A IL-1 é responsável pela febre nas infecções e inflamações que ocorrem no corpo. Ela vai ao hipotálamo e estimula a produção de prostaglandinas, que ativam o sistema de elevação da temperatura. A IL-1 também aumenta a produção de prostaglandinas pelos leucócitos, que vai contribuir para a inflamação e dor. Além disso, a IL-1 estimula a síntese de proteínas de adesão leucocitária nos endotélios e facilita a adesão dos leucócitos para realizar a diapedese.

Os macrófagos são responsáveis pelo sistema monocítico fagocitário (SMF), pois vem da maturação dos monócitos que chegam pelo sangue. Existem células que são morfologicamente diferentes dos macrófagos, mas tem a mesma função, e provém dos monócitos da mesma forma, sendo parte do SMF.

São eles: Monócito sanguíneo (circulante no sangue); Micróglia (SNC); Células de Kuppfer (fígado); Macrófagos alveolares (pulmão); Células dendríticas (região subcortical dos linfonodos); Macrófagos sinusais do baço (polpa vermelha do baço); Macrófagos das serosas (peritônio, pericárdio e pleura); Células de Langerhans (pele).

Fonte: www.portaleducacao.com.br

Macrófagos

O que é um macrófago?

Os macrófagos são importantes células do sistema imunológico que são formadas em resposta a uma infecção ou a acumulação de células danificadas ou mortas.

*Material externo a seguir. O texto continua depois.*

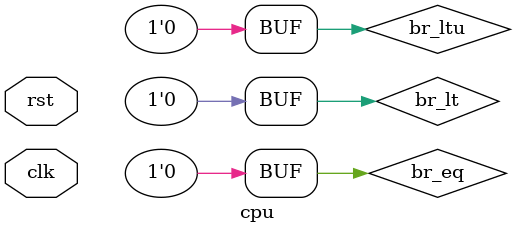
<source format=sv>
`timescale 1ns / 1ps

module cpu
    (
        input clk,
        input logic rst
    ); 

    // -- Signals --
    
    // Control Unit
    logic pcUpdate, irWrite, addrSrc, memWrite, memRead, regWrite;
    logic [1:0] regSrc, aluSrcA, aluSrcB, aluCtrl;

    // Decoder
    logic [2:0] immedSrc;
    logic [3:0] aluOp;

    // Datapath
    logic [31:0] addr, inst;

    // Memory
    logic mem_error;
    logic [31:0] mem_out, mem_in;

    // -- Deprecated --
    logic br_lt,br_eq,br_ltu;
    //Branch Condition Generator
    always_comb
    begin
        br_lt=0; br_eq=0; br_ltu=0;
    end

    control_unit control_unit(
        // Inputs
    	.clk      (clk      ),
        .rst      (rst      ),
        .opcode   (inst[6:0]),
        .error    (mem_error),

        // Outputs
        .pcUpdate (pcUpdate ),
        .irWrite  (irWrite  ),
        .addrSrc  (addrSrc  ),
        .memWrite (memWrite ),
        .memRead  (memRead  ),
        .regSrc   (regSrc   ),
        .regWrite (regWrite ),
        .aluSrcA  (aluSrcA  ),
        .aluSrcB  (aluSrcB  ),
        .aluCtrl  (aluCtrl  )
    );

    decoder decoder(
        // Inputs
    	.opcode    (inst[6:0]),
        .func3     (inst[14:12]),
        .func7     (inst[31:25]),
        .aluCtrl   (aluCtrl   ),
        .CU_BR_EQ  (br_eq  ),
        .CU_BR_LT  (br_lt ),
        .CU_BR_LTU (br_ltu ),

        // Outputs
        .immedSrc  (immedSrc  ),
        .aluOp     (aluOp     )
    );

    datapath datapath(
        // Inputs
    	.clk      (clk      ),
        .rst      (rst      ),
        .data_in  (mem_out  ),
        .pcUpdate (pcUpdate ),
        .irWrite  (irWrite  ),
        .addrSrc  (addrSrc  ),
        .regSrc   (regSrc   ),
        .regWrite (regWrite ),
        .immedSrc (immedSrc ),
        .aluSrcA  (aluSrcA  ),
        .aluSrcB  (aluSrcB  ),
        .aluOp    (aluOp    ),

        // Outputs
        .addr     (addr     ),
        .inst_out (inst ),
        .data_out (mem_in )
    );

    memory mem(
        // Inputs
    	.clk   (clk   ),
        .rd    (memRead),
        .we    (memWrite    ),
        .addr  (addr  ),
        .data  (mem_in  ),
        .size  (inst[13:12]  ),
        .sign  (inst[14]  ),

        // Outputs
        .out   (mem_out   ),
        .error (mem_error )
    );

endmodule

</source>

Os macrófagos são células grandes e especializadas que reconhecem, engolir e destruir células-alvo. O termo de macrófagos é formado pela combinação dos termos gregos "makro", que significa grande e "phagein", que significa comer.

Formação de macrófagos

Os macrófagos são formados por meio de diferenciação de monócitos, um dos principais grupos de células brancas do sangue do sistema imunológico.

Quando há dano tecidual ou infecção, os monócitos deixar o fluxo de sangue e introduzir o tecido afetado ou órgão e passam por uma série de mudanças para tornar os macrófagos. Estes macrófagos podem modificar-se para formar estruturas diferentes, a fim de lutar contra vários micróbios invasores e diferentes.

Desta forma, os macrófagos fornecer uma primeira linha de defesa para proteger o hospedeiro contra a infecção.

Os macrófagos presentes nos seres humanos são cerca de 21 micrômetros de diâmetro. Eles podem sobreviver por meses em um momento. Eles também estão envolvidos no desenvolvimento de imunidade não específica ou inata.

Este tipo de imunidade é uma imunidade de longa duração que é adquirida quando um macrófago digere um micróbio e apresenta antigénios do micróbio na sua superfície para alertar outras células brancas do sangue para a presença de partículas do invasor. Outras células brancas do sangue, em seguida, multiplicar-se e elevar uma resposta imune contra o agente patogénico.

Além disso, o agente patogénico exibindo o antigénio pode ser reconhecido e orientada diretamente por anticorpos deve ocorrer futuras infecções, o que significa que o agente patogénico é num sentido "lembrado" pelo sistema imunitário.

Cada um dos macrófagos tem marcadores de proteínas específicas nas suas superfícies. Alguns exemplos incluem CD14, CD11b, EMR1, MAC-1/MAC-3, lisozima M e CD68. Estes marcadores podem ser identificados utilizando uma técnica chamada de processo de citometria de fluxo.

Função

Os macrófagos podem ter diferentes nomes de acordo com a qual eles funcionam no corpo. Por exemplo, os macrófagos presentes no cérebro são denominados microglia e nas sinusóides do fígado são chamados células de Kupffer.